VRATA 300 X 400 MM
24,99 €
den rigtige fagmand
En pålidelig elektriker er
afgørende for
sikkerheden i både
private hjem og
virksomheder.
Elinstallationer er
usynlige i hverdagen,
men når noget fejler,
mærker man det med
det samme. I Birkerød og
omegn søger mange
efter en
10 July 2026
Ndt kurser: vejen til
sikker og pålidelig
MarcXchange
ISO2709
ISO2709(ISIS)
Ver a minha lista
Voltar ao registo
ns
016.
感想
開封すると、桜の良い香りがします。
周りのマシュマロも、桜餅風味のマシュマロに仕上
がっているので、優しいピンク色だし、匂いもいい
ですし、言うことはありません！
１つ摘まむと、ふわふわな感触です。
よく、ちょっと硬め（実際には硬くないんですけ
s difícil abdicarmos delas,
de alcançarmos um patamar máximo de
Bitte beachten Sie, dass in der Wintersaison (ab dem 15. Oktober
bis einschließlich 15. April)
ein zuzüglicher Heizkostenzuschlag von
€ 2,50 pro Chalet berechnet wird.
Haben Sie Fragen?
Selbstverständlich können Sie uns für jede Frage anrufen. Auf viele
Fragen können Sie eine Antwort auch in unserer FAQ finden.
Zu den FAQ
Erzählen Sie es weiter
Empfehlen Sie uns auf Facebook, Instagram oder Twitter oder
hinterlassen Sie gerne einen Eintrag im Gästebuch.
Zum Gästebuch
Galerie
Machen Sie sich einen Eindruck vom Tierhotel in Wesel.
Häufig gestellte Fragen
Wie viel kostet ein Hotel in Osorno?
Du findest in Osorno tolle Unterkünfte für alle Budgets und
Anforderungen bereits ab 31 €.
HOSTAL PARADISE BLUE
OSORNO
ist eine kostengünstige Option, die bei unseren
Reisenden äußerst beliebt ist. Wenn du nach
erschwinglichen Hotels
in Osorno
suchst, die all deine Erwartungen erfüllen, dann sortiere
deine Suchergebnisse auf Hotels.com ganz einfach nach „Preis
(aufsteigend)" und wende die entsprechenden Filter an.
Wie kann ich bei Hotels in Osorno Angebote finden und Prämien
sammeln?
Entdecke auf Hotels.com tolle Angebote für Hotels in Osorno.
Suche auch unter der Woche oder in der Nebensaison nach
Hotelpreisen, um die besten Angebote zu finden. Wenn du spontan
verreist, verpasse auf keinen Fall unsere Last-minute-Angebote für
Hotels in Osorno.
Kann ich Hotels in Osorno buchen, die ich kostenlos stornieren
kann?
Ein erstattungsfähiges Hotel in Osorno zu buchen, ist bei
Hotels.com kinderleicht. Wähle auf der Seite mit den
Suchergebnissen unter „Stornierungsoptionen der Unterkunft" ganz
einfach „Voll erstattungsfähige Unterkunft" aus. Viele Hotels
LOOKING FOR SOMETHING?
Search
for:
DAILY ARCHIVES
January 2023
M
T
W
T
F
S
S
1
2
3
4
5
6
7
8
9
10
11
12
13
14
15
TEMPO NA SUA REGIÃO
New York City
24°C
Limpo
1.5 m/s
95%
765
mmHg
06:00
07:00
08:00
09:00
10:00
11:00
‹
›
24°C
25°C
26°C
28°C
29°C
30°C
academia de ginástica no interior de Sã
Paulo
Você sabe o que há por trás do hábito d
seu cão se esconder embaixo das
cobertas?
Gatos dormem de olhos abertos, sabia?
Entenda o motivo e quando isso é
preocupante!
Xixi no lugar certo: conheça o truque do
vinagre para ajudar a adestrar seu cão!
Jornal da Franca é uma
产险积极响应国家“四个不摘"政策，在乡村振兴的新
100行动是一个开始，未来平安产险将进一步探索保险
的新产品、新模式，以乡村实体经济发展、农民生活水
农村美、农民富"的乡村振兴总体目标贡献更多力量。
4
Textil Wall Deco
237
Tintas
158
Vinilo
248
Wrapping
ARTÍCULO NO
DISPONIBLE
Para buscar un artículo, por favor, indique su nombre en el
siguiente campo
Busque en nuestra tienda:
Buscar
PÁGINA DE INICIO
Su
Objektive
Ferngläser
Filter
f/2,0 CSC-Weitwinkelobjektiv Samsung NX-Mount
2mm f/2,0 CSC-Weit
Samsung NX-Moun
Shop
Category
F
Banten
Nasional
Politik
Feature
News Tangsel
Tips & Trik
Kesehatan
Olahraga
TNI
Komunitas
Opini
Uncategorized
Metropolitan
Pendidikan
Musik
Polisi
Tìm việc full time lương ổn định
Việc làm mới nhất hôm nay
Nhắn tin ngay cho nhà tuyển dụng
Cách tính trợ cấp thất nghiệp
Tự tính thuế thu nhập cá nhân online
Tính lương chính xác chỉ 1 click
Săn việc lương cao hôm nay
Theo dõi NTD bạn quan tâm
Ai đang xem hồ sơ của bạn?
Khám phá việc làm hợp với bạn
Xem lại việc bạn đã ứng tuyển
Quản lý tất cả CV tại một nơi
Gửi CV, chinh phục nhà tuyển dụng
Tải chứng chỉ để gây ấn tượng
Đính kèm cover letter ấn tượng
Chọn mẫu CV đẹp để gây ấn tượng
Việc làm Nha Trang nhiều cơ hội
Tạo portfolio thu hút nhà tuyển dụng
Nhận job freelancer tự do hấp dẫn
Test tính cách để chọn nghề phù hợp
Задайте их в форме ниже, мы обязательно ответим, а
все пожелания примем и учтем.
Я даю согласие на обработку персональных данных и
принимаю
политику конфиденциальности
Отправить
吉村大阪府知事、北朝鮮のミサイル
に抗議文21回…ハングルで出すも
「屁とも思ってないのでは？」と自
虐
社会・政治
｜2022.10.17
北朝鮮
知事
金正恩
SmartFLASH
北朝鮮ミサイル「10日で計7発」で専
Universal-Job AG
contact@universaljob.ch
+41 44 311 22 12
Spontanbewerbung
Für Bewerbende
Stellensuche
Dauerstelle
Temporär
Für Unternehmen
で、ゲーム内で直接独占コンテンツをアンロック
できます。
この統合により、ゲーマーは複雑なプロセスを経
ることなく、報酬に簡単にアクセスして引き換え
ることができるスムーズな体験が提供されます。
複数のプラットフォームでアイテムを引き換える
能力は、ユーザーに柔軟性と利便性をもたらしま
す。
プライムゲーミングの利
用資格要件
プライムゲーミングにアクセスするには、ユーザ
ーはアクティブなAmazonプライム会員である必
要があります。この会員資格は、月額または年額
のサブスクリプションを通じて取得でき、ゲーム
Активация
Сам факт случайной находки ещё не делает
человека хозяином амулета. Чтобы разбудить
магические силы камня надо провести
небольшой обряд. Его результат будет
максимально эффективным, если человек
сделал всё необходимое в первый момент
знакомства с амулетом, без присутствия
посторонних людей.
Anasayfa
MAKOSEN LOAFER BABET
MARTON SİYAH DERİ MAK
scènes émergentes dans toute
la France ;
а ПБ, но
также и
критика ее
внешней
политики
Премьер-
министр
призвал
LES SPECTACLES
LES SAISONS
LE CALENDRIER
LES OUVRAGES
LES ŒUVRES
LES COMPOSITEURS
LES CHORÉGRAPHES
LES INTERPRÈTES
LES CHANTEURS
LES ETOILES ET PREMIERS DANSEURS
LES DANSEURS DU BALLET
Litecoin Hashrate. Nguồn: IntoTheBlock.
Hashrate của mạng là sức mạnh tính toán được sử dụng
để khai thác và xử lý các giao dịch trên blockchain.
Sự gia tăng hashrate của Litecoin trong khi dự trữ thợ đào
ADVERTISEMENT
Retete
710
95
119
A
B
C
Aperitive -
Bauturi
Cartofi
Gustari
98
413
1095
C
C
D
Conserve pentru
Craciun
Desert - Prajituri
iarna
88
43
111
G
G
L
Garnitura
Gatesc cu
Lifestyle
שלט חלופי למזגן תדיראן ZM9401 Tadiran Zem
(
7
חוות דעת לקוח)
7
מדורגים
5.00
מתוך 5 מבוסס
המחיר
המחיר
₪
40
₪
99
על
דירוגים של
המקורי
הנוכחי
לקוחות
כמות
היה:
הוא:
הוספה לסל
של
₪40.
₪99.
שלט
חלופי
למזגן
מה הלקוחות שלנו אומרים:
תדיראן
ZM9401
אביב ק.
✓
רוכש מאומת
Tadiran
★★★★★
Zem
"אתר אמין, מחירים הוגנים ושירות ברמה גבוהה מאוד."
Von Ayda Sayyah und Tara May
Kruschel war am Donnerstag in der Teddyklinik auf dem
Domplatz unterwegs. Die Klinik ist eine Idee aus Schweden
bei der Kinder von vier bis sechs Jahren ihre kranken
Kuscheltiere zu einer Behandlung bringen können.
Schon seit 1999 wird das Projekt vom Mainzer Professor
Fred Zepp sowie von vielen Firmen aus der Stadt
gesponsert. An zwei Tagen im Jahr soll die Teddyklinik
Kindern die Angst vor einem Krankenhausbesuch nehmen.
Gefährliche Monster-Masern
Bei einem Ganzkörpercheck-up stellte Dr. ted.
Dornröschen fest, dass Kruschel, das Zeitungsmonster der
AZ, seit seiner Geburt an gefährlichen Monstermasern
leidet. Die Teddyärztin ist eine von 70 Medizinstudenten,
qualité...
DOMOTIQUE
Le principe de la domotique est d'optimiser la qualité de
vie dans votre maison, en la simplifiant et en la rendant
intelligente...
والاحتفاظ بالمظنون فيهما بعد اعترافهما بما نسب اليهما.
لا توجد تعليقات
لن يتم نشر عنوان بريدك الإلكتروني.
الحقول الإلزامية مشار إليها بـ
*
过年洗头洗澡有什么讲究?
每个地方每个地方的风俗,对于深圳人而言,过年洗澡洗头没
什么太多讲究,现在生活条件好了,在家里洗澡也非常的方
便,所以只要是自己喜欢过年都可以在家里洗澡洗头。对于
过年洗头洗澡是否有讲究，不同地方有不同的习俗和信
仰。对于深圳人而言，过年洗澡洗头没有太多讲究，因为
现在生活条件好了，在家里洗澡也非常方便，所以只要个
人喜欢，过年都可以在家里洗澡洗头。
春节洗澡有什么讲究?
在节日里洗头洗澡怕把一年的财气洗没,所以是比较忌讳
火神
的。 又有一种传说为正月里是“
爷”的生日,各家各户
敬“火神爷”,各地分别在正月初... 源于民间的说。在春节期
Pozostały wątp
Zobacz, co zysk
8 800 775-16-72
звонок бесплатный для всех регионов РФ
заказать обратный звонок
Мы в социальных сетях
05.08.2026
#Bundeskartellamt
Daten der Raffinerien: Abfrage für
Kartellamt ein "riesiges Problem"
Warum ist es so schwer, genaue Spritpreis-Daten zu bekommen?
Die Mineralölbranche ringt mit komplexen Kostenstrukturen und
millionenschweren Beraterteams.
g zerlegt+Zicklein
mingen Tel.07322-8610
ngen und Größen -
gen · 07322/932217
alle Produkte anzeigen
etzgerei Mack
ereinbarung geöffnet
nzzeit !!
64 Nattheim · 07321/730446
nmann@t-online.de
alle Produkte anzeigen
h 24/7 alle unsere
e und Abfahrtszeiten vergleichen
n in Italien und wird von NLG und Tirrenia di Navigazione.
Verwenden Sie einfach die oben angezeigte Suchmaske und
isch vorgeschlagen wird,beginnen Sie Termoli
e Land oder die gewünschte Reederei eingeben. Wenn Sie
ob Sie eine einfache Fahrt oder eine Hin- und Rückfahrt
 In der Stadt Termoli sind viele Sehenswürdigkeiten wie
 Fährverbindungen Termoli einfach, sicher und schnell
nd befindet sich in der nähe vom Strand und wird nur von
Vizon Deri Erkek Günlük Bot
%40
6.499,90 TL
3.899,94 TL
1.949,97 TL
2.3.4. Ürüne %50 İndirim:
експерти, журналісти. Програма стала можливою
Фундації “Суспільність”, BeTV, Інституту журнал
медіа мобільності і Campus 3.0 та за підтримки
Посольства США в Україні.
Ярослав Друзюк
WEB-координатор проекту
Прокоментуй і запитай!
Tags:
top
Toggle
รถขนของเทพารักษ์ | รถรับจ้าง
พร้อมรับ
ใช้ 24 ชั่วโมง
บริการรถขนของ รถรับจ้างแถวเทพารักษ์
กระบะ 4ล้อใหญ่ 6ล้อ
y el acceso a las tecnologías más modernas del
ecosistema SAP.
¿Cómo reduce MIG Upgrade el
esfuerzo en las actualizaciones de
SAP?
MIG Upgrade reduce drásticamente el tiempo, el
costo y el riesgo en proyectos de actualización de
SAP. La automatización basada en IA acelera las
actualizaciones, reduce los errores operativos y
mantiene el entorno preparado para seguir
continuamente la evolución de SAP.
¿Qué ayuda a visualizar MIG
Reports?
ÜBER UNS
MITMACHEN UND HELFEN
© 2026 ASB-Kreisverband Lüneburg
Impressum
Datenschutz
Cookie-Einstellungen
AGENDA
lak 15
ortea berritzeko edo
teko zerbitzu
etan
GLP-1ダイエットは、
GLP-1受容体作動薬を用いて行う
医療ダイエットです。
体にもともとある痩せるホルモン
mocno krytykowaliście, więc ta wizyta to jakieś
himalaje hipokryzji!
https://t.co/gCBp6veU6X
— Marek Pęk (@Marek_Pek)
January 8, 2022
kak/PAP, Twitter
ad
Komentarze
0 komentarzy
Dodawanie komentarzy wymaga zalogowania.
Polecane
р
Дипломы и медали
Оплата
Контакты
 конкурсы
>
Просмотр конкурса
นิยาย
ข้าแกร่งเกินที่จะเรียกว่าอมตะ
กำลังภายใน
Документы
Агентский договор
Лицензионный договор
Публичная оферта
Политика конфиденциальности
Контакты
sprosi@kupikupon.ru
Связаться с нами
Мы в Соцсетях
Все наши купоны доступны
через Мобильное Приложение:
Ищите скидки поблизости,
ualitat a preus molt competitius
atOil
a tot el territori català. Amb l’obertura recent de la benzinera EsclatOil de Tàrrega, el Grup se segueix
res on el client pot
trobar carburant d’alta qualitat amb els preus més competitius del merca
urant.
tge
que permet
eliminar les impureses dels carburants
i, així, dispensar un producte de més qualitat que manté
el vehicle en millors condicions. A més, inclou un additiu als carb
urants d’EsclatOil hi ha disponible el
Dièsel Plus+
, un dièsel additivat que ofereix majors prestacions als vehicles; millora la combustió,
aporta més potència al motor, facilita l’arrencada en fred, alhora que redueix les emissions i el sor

____

**Work task**
The answer is the records above restated word for word from their opening line through the line that holds "１つ摘まむと、ふわふわな感触です。", both included, and nothing else.

**Response box**
VRATA 300 X 400 MM
24,99 €
den rigtige fagmand
En pålidelig elektriker er
afgørende for
sikkerheden i både
private hjem og
virksomheder.
Elinstallationer er
usynlige i hverdagen,
men når noget fejler,
mærker man det med
det samme. I Birkerød og
omegn søger mange
efter en
10 July 2026
Ndt kurser: vejen til
sikker og pålidelig
MarcXchange
ISO2709
ISO2709(ISIS)
Ver a minha lista
Voltar ao registo
ns
016.
感想
開封すると、桜の良い香りがします。
周りのマシュマロも、桜餅風味のマシュマロに仕上
がっているので、優しいピンク色だし、匂いもいい
ですし、言うことはありません！
１つ摘まむと、ふわふわな感触です。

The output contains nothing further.